As we approached the line, the wind became more easterly, and
the weather clearer, and in twenty days from San Diego, -
Saturday, May 28th, at about three P. M., with a fine breeze from
the east-south-east, we crossed the equator. In twenty-four hours
after crossing the line, which was very unusual, we took the regular
south-east trades. These winds come a little from the eastward of
south-east, and, with us, they blew directly from the east-south-
east, which was fortunate for us, for our course was south-by-west,
and we could thus go one point free. The yards were braced so that
every sail drew, from the spanker to the flying-jib; and the upper
yards being squared in a little, the fore and main top-gallant
studding-sails were set, and just drew handsomely. For twelve
days this breeze blew steadily, not varying a point, and just so
fresh that we could carry our royals; and, during the whole time,
we hardly started a brace. Such progress did we make, that at the
end of seven days from the time we took the breeze, on
Sunday, June 5th, we were in lat. 19° 29' S., and long. 118° 01' W.,
having made twelve hundred miles in seven days, very nearly
upon a taught bowline. Our good ship was getting to be herself
again, had increased her rate of sailing more than one-third since
leaving San Diego. The crew ceased complaining of her, and the
officers hove the log every two hours with evident satisfaction.

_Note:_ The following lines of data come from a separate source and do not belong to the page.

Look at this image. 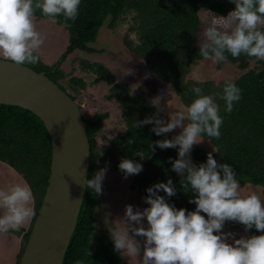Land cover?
I'll use <instances>...</instances> for the list:
<instances>
[{
	"label": "trees",
	"instance_id": "trees-1",
	"mask_svg": "<svg viewBox=\"0 0 264 264\" xmlns=\"http://www.w3.org/2000/svg\"><path fill=\"white\" fill-rule=\"evenodd\" d=\"M201 10L213 16L227 17L229 12L235 10V5L231 0H81L75 21H65L63 16L57 18L56 25L62 26L67 35V46L59 61L47 65L40 58L36 65H25L36 72H44L78 103L90 144L87 179H92L99 169L104 168V162H108L110 169L118 176L124 177L118 165L122 160L130 159L143 168L139 174L126 178L130 191H137L146 197V189L171 179L176 194L167 197L160 191L157 195L164 197L177 210L183 208L191 212L196 208L195 204L189 202L195 198V193L190 188L183 189L180 183L182 177L172 171L170 161L177 159L178 147L163 150L155 148V151L151 147L155 141L171 139L176 136L175 133L172 131L157 136L151 131L154 125L136 127L138 122L146 118L156 116L163 119L156 107L147 102L145 93L131 92L129 85L118 82L116 76L102 63L77 60L79 68L93 76L94 84L107 86L108 92L103 98L117 105L123 123V129L111 139L107 150H100L96 139L109 114L95 112L88 115L85 108H81V93L87 89L88 83L82 77L64 73L60 67L75 51L97 53L89 45L94 43L105 24L108 29L115 31L119 24L129 20L127 33L122 39L123 45L143 61L150 75L172 88L183 108L196 98L191 91L194 87H200L205 95L216 97L223 118L220 138L217 140L203 136L211 149L195 145L190 154L193 164L198 166L205 163L211 154L218 164L231 166L241 188L249 184L264 190V61L244 54L233 58L225 53L226 63L244 71L237 79L216 82L190 78L195 64L204 59L199 55ZM35 16L37 21L47 20L40 10L35 12ZM209 16L212 20V16ZM65 23L70 27L65 28ZM132 33L135 40L129 37ZM226 63H217L216 66L220 69ZM229 82L241 89V99L234 103L231 113L224 110L225 103L219 98ZM0 163L13 170L31 187L37 214L50 175L51 142L43 123L31 112L15 106L0 105ZM100 196L91 189H85L63 264L123 263L120 251L115 250L108 234L93 237L94 213L100 205ZM34 219L19 231H8L20 242L14 264H19ZM225 225L231 226V223L226 222ZM232 226L245 230L237 222ZM246 232L247 238L262 234L255 228Z\"/></svg>",
	"mask_w": 264,
	"mask_h": 264
},
{
	"label": "clouds",
	"instance_id": "clouds-1",
	"mask_svg": "<svg viewBox=\"0 0 264 264\" xmlns=\"http://www.w3.org/2000/svg\"><path fill=\"white\" fill-rule=\"evenodd\" d=\"M231 2L235 10L227 17L209 13L213 19L203 32L199 55L214 63H226L225 53L233 58L244 54L264 61V0ZM80 3L81 0H0V56L15 66L36 65L40 57L35 53L44 39L37 30L35 12L40 10L47 23L55 25L59 16L75 21ZM63 26L70 27L67 23ZM191 91L196 98L183 110L171 113L167 122L153 116L136 127L154 125L151 131L157 136L181 130L171 139L155 141L151 147L153 151L178 147L177 159L170 161L172 171L182 177L183 189L190 188L195 193L189 202L196 208L191 212L177 210L157 195L163 191L167 197L174 196L172 180L157 183L146 189L144 203L149 207L141 211L125 206L123 227L111 231L114 248L134 258L136 264H264V201L255 191L242 196L234 170L228 164H218L213 155L209 154L206 162L198 166L190 158L193 147L204 141L203 136L220 138L223 124L216 97L203 94L200 87ZM219 98L225 103L224 110L231 113L234 103L241 99V89L226 83ZM118 168L125 178L143 170L141 164L130 159L122 160ZM107 171V167L99 169L92 179H84V187L102 195ZM34 205L35 197L27 183L0 189V233L19 231L30 224L36 218ZM142 220H146L147 228ZM226 222H237L245 231L255 228L262 234L235 239L230 244L226 241L233 234L222 232ZM136 237L143 238L142 256Z\"/></svg>",
	"mask_w": 264,
	"mask_h": 264
},
{
	"label": "rangeland",
	"instance_id": "rangeland-1",
	"mask_svg": "<svg viewBox=\"0 0 264 264\" xmlns=\"http://www.w3.org/2000/svg\"><path fill=\"white\" fill-rule=\"evenodd\" d=\"M199 20L201 22V42L203 32L212 23V20L205 10L199 12ZM35 23L37 30L44 39L43 45L36 54L41 58L43 63L52 65L59 61L60 56L65 51L67 46L66 31L62 26L47 23V20H35ZM129 23L130 21L128 20L119 24L115 31L108 29L105 24L99 30L94 43L89 45L97 53L86 54L75 51L60 66L64 73H71L73 76L82 77L88 83L87 89L81 93V108H85L88 115L95 112H108L109 114L108 119L103 124V128L97 135V147L100 150H107L111 139L123 129V123L121 122L117 105L113 102L105 101L103 98L108 92L107 86L101 83L94 84L93 76L83 72L79 68L77 60L86 59L91 62L102 63L116 76L118 82L127 83L131 92H144L147 102L156 107L157 112L165 121L168 120L171 113L183 110L172 88L150 75L143 61L130 53L123 45L122 39L127 33ZM129 37L132 40L136 39L133 33ZM0 58L4 59L2 56ZM216 64L211 60L205 59L197 62L192 69L190 78L196 81H234L244 73V71L238 70L236 66L229 63L224 64L220 69L217 68ZM180 131V129H176L173 133L178 135ZM197 145L209 150L211 149V146L206 140ZM108 164V162H104V168L107 167L108 171L103 181L104 192L100 196V205L94 213L95 231L93 237L101 234H108L111 237V231H119L123 227L121 221L124 218L125 206L132 205L134 210L139 209L141 211L149 207V205L144 203L145 197L141 196L138 192L130 191L128 189L127 179L118 176L110 169ZM23 183L19 175L5 164L0 163V189L7 190L13 185ZM247 185L241 188V195L246 196L250 191H255L261 200L264 201V190L262 188ZM2 214V211H0V215ZM141 223L147 228L146 220H142ZM230 223L231 226L224 225L222 229L223 233L233 234L226 242L231 244L235 239L247 238L248 233L245 230H238L232 226L234 222ZM26 226L28 225L24 227ZM129 234L131 235V233ZM136 239L141 244L142 256L143 238L136 237ZM19 248L20 242L18 238L8 232L0 233V264H14ZM120 253L123 259L122 264H136L134 258L126 256L122 251Z\"/></svg>",
	"mask_w": 264,
	"mask_h": 264
},
{
	"label": "water",
	"instance_id": "water-1",
	"mask_svg": "<svg viewBox=\"0 0 264 264\" xmlns=\"http://www.w3.org/2000/svg\"><path fill=\"white\" fill-rule=\"evenodd\" d=\"M0 105L34 114L51 142L50 175L19 264H63L89 169L90 144L80 107L44 72L2 58Z\"/></svg>",
	"mask_w": 264,
	"mask_h": 264
}]
</instances>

This was glorious sailing. A steady breeze; the light trade-wind
clouds over our heads; the incomparable temperature of the Pacific,
- neither hot nor cold; a clear sun every day, and clear moon and
stars each night; and new constellations rising in the south, and
the familiar ones sinking in the north, as we went on our course,
- "stemming nightly toward the pole." Already we had sunk the north
star and the Great Bear in the northern horizon, and all hands
looked out sharp to the southward for the Magellan Clouds, which,
each succeeding night, we expected to make.